Of interest, we have recently shown, using adaptive transfer techniques, that worsening of DN in CB2 knockout mice is due to CB2 deficiency on podocytes rather than on monocytes [125], suggesting that the predominant mechanism of kidney damage in response to MCP-1 is not monocyte recruitment, but the direct MCP-1 effect on podocytes. Lowering of inflammatory processes may also contribute to the beneficial effects of CB1 blockade observed in animal model of DN. Consistently, CB1 antagonists reduce monocyte infiltration in STZ-diabetic mice (unpublished data), as well as MCP-1 expression in db/db mice [123]. The underlying mechanism remains elusive; however, CB1 is a potent inducer of oxidative stress pathways that are strictly interconnected with inflammatory cascades. Furthermore, CB1 promotes pro-inflammatory responses of macrophages through ROS production [122] and favors macrophage polarization toward a M1 phenotype in various tissues.

The ECS as therapeutic target

As far as potential clinical applications are concerned, CB1 antagonists cross the blood brain barrier and rimonabant, the best known CB1 antagonist, was first approved for the treatment of obesity in Europe, but then withdrawn from the market because of serious central side effects, such as depression and anxiety. However, a new class of peripheral restricted CB1 antagonists has been recently developed that do not cross the blood–brain barrier and are thus devoid of psychoactive effects, while retaining their peripheral beneficial effects [129]. There is thus increasing interest on the potential use of these compounds for the treatment of diabetes and diabetes-related complications, including DN.

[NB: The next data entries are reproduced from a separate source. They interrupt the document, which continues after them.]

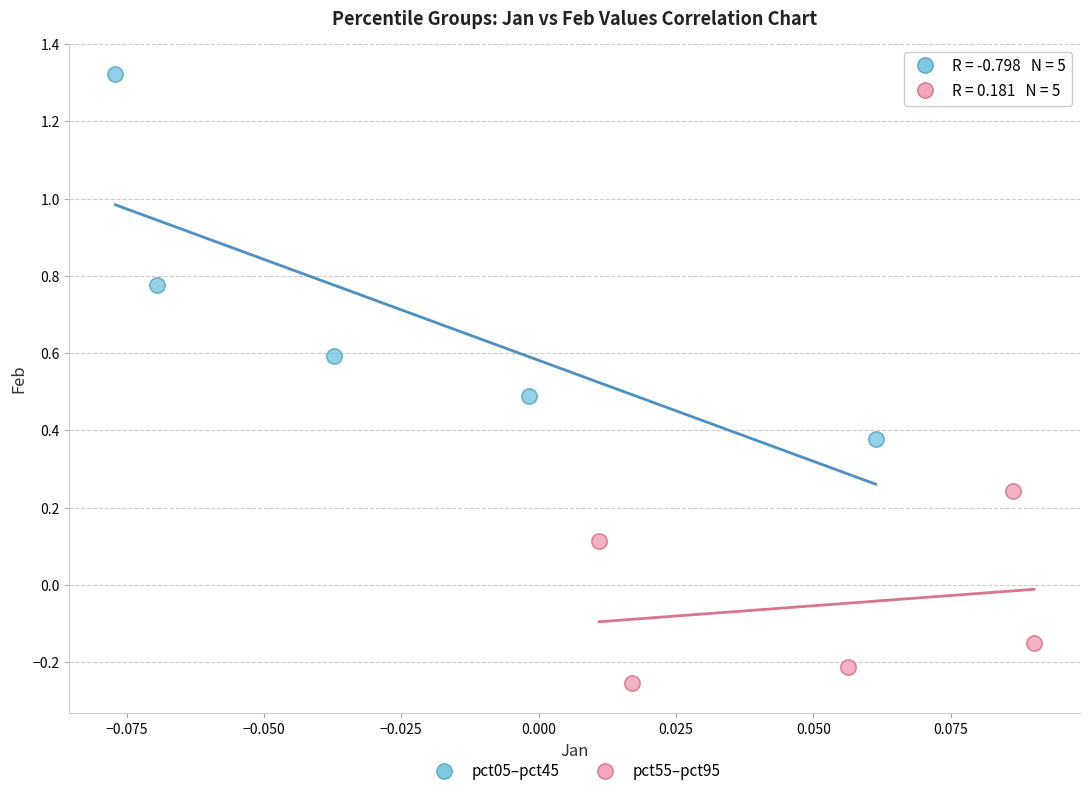

Which series reaches the minimum Y coordinate?

pct55–pct95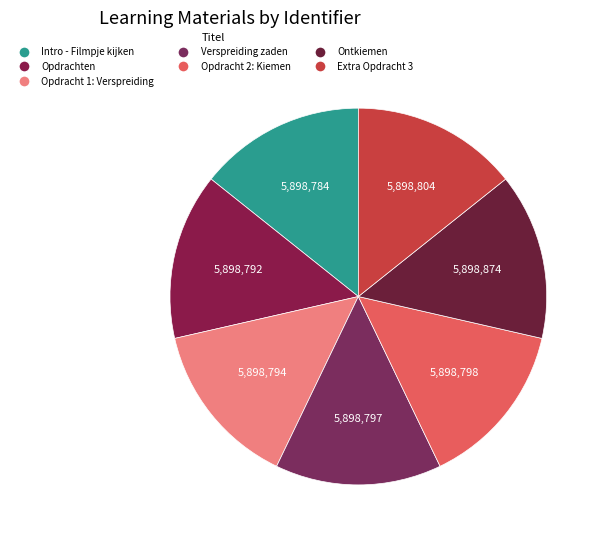

To the nearest percent, what is the average slice percentage?

14%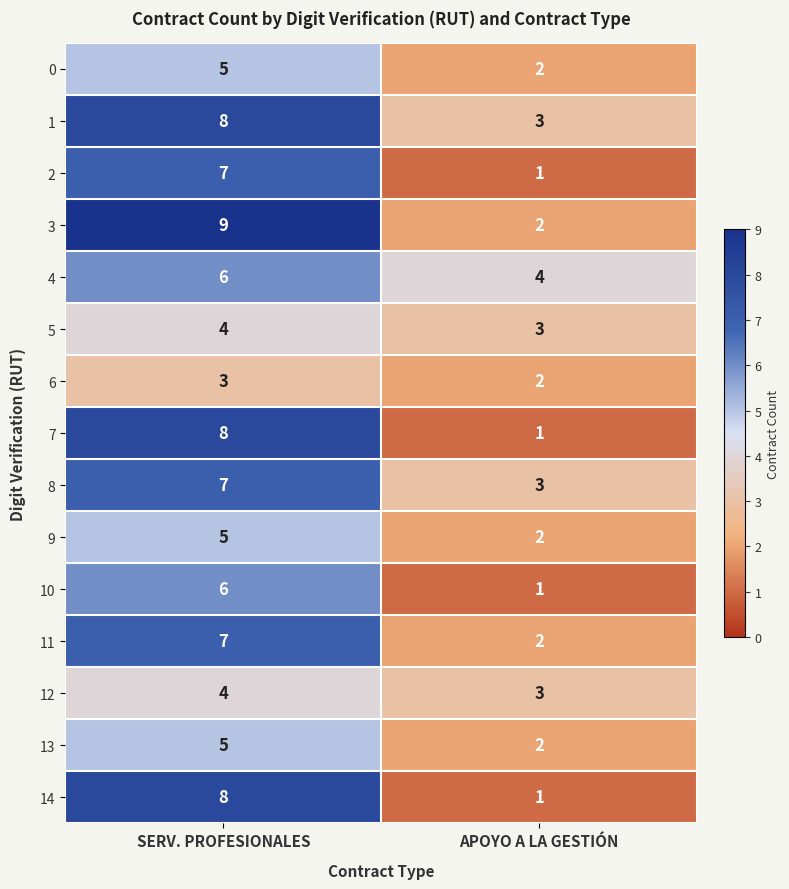

Reading right to left, extract all data points from this chart.

0: 2	5
1: 3	8
2: 1	7
3: 2	9
4: 4	6
5: 3	4
6: 2	3
7: 1	8
8: 3	7
9: 2	5
10: 1	6
11: 2	7
12: 3	4
13: 2	5
14: 1	8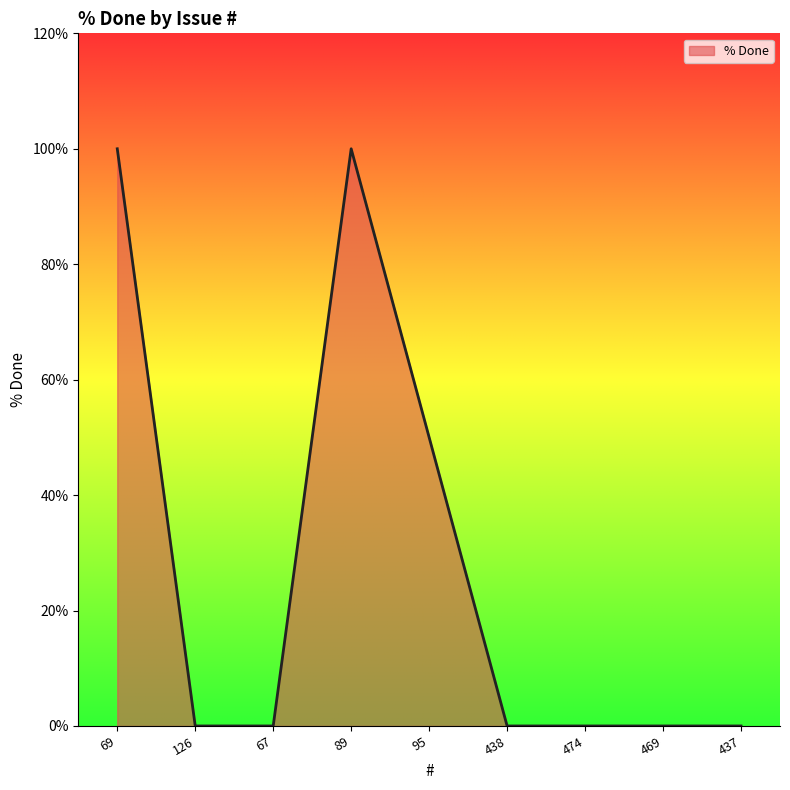

What is the greatest value displayed?

100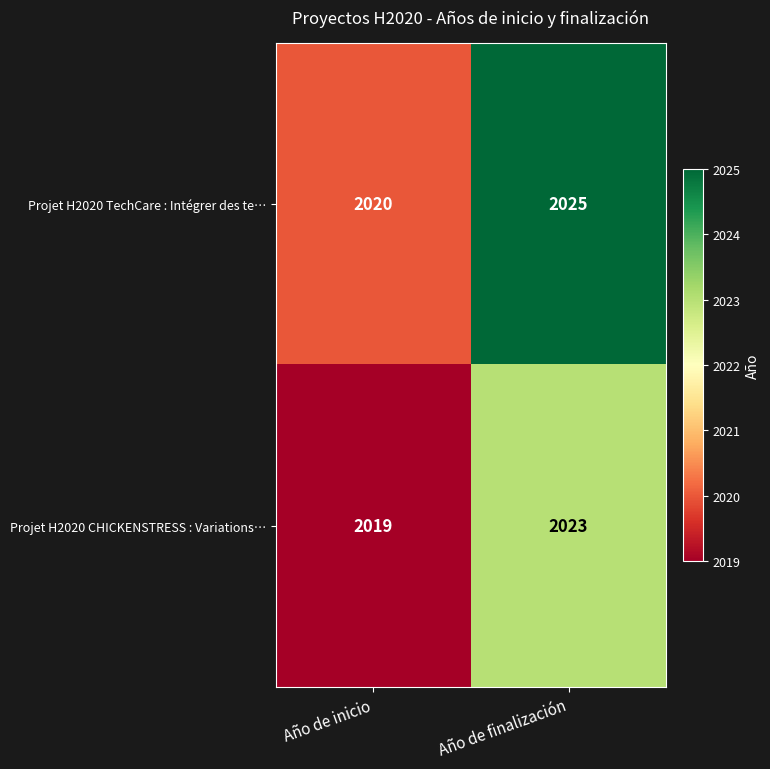

Which category has the highest value in the Projet H2020 TechCare : Intégrer des te… series?

Año de finalización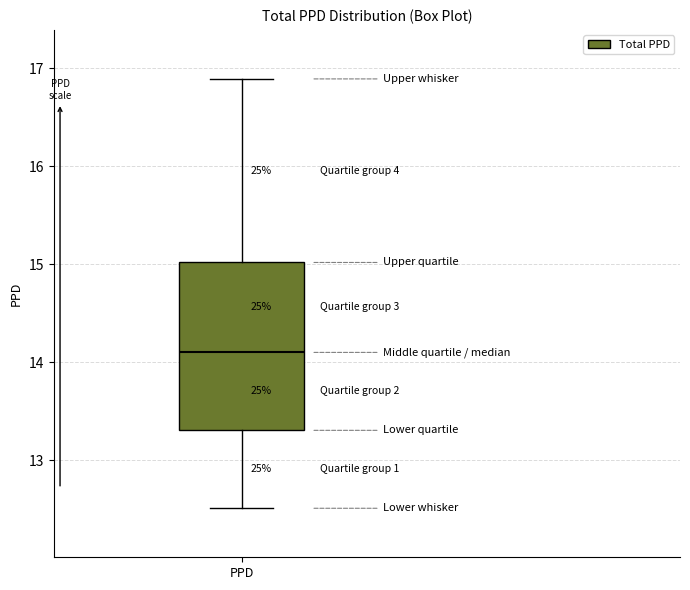

Read this box plot against the y-axis: the position of the median line, the range covered by the box, and the ends of both whiskers. The values are not printed on the chart, so give them approximately, as read against the axis.

median 14.1, box 13.3 to 15.0, whiskers 12.5 to 16.9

Selective CB2 agonists are free from central side effects and promising tools for treatment of chronic diseases associated with a low-grade inflammation. A number of pharmaceutical companies have reported entering development with CB2 agonists, such as KHK6188b, ABT-521b, APD371, and S-777469, mostly for the treatment of pain. Insofar there are no ongoing trials testing the efficacy of these compounds in DN; however, this area of research is appealing as CB2 activation has also beneficial effects in animal models of atherosclerosis [130], cardiac injury [131], and diabetic neuropathy [132], raising the possibility that CB2 agonism may have positive effects on multiple vascular bed of diabetic complications. However, in many injury models, CB2 agonists appear to be most effective when given before the initiation of the insult, and may lose their efficacy or even promote inflammation when given at later time [133]. Furthermore, there is experimental evidence that CB2 activation may worsen obesity-driven inflammation in target organ of metabolism [134]. Thus, a better understanding of the underlying mechanisms is required for the development of meaningful therapeutic approaches. Finally, given the close relationship between the two EC receptors that share ligands and have also intertwined intracellular signalling pathways, a combined approach with CB1 antagonists and CB2 agonists may result in further benefit.

The ECS as clinical biomarker

There are no published data on circulating levels of EC in patients with DN. However, plasma EC is unlikely to be good biomarkers for clinical applications as their measurement requires sophisticated techniques that are very expensive and time-consuming.

Conclusions

Over the past decade, several studies have helped to elucidate the association between inflammation and DN. It is now clear that the inflammatory milieu in diabetes contributes significantly to the development of DN. The TNF-α/TNFR systems, the MCP-1/CCR2, and the ECS play a significant role in this scenario and research on these inflammatory mediators is rapidly moving toward their validation as clinical biomarkers and/or assessment of efficacy of targeting therapies in human clinical trials.